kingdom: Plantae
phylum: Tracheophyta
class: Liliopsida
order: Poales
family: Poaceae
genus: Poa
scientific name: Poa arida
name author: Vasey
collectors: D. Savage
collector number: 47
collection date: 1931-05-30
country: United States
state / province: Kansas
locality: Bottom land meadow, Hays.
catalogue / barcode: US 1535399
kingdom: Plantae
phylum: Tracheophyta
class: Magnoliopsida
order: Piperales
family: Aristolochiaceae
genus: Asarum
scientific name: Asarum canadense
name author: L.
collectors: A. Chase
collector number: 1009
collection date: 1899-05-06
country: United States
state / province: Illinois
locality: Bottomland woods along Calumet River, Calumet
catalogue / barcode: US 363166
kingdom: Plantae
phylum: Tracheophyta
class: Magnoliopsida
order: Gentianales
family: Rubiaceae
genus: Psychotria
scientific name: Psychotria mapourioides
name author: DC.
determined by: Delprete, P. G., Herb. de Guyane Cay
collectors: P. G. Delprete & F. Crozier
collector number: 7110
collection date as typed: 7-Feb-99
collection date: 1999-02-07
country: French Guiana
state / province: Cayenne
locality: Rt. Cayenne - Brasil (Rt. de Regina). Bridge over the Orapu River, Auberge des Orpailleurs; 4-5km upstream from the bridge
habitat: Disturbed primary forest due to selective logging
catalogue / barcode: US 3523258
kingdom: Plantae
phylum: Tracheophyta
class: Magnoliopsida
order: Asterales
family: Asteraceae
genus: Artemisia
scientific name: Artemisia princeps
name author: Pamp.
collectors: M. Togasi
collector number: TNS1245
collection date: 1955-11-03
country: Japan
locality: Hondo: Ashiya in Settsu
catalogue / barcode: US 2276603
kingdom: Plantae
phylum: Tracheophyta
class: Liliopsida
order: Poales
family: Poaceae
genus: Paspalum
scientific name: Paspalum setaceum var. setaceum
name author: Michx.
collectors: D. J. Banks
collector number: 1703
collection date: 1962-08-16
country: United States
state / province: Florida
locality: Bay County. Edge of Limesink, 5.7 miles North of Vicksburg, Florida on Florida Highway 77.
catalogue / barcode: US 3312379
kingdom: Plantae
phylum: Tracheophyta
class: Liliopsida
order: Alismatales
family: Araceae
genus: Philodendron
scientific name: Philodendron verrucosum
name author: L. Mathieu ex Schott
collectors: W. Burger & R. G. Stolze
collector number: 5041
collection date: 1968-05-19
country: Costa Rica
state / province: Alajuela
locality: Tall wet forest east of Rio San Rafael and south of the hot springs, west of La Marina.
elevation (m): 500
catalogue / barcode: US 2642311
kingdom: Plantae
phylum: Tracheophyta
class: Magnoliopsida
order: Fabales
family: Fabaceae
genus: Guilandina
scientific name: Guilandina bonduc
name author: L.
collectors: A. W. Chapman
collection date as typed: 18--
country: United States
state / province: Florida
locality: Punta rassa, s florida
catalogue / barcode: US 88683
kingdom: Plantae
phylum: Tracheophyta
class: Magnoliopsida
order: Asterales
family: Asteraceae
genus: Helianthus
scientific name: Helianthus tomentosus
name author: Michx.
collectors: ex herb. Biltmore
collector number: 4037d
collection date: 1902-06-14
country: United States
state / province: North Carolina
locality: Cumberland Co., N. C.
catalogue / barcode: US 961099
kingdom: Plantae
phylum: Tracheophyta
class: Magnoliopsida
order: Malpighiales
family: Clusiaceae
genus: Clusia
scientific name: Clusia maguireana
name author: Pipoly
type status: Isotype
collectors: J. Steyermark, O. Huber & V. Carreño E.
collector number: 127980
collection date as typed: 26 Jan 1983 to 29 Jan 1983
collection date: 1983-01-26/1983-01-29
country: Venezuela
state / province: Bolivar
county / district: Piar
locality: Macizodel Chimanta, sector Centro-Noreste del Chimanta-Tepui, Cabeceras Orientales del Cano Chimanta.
- - -
Exercise: Reproduce all of the entries above word for word, with every line unchanged.

Result:
kingdom: Plantae
phylum: Tracheophyta
class: Liliopsida
order: Poales
family: Poaceae
genus: Poa
scientific name: Poa arida
name author: Vasey
collectors: D. Savage
collector number: 47
collection date: 1931-05-30
country: United States
state / province: Kansas
locality: Bottom land meadow, Hays.
catalogue / barcode: US 1535399
kingdom: Plantae
phylum: Tracheophyta
class: Magnoliopsida
order: Piperales
family: Aristolochiaceae
genus: Asarum
scientific name: Asarum canadense
name author: L.
collectors: A. Chase
collector number: 1009
collection date: 1899-05-06
country: United States
state / province: Illinois
locality: Bottomland woods along Calumet River, Calumet
catalogue / barcode: US 363166
kingdom: Plantae
phylum: Tracheophyta
class: Magnoliopsida
order: Gentianales
family: Rubiaceae
genus: Psychotria
scientific name: Psychotria mapourioides
name author: DC.
determined by: Delprete, P. G., Herb. de Guyane Cay
collectors: P. G. Delprete & F. Crozier
collector number: 7110
collection date as typed: 7-Feb-99
collection date: 1999-02-07
country: French Guiana
state / province: Cayenne
locality: Rt. Cayenne - Brasil (Rt. de Regina). Bridge over the Orapu River, Auberge des Orpailleurs; 4-5km upstream from the bridge
habitat: Disturbed primary forest due to selective logging
catalogue / barcode: US 3523258
kingdom: Plantae
phylum: Tracheophyta
class: Magnoliopsida
order: Asterales
family: Asteraceae
genus: Artemisia
scientific name: Artemisia princeps
name author: Pamp.
collectors: M. Togasi
collector number: TNS1245
collection date: 1955-11-03
country: Japan
locality: Hondo: Ashiya in Settsu
catalogue / barcode: US 2276603
kingdom: Plantae
phylum: Tracheophyta
class: Liliopsida
order: Poales
family: Poaceae
genus: Paspalum
scientific name: Paspalum setaceum var. setaceum
name author: Michx.
collectors: D. J. Banks
collector number: 1703
collection date: 1962-08-16
country: United States
state / province: Florida
locality: Bay County. Edge of Limesink, 5.7 miles North of Vicksburg, Florida on Florida Highway 77.
catalogue / barcode: US 3312379
kingdom: Plantae
phylum: Tracheophyta
class: Liliopsida
order: Alismatales
family: Araceae
genus: Philodendron
scientific name: Philodendron verrucosum
name author: L. Mathieu ex Schott
collectors: W. Burger & R. G. Stolze
collector number: 5041
collection date: 1968-05-19
country: Costa Rica
state / province: Alajuela
locality: Tall wet forest east of Rio San Rafael and south of the hot springs, west of La Marina.
elevation (m): 500
catalogue / barcode: US 2642311
kingdom: Plantae
phylum: Tracheophyta
class: Magnoliopsida
order: Fabales
family: Fabaceae
genus: Guilandina
scientific name: Guilandina bonduc
name author: L.
collectors: A. W. Chapman
collection date as typed: 18--
country: United States
state / province: Florida
locality: Punta rassa, s florida
catalogue / barcode: US 88683
kingdom: Plantae
phylum: Tracheophyta
class: Magnoliopsida
order: Asterales
family: Asteraceae
genus: Helianthus
scientific name: Helianthus tomentosus
name author: Michx.
collectors: ex herb. Biltmore
collector number: 4037d
collection date: 1902-06-14
country: United States
state / province: North Carolina
locality: Cumberland Co., N. C.
catalogue / barcode: US 961099
kingdom: Plantae
phylum: Tracheophyta
class: Magnoliopsida
order: Malpighiales
family: Clusiaceae
genus: Clusia
scientific name: Clusia maguireana
name author: Pipoly
type status: Isotype
collectors: J. Steyermark, O. Huber & V. Carreño E.
collector number: 127980
collection date as typed: 26 Jan 1983 to 29 Jan 1983
collection date: 1983-01-26/1983-01-29
country: Venezuela
state / province: Bolivar
county / district: Piar
locality: Macizodel Chimanta, sector Centro-Noreste del Chimanta-Tepui, Cabeceras Orientales del Cano Chimanta.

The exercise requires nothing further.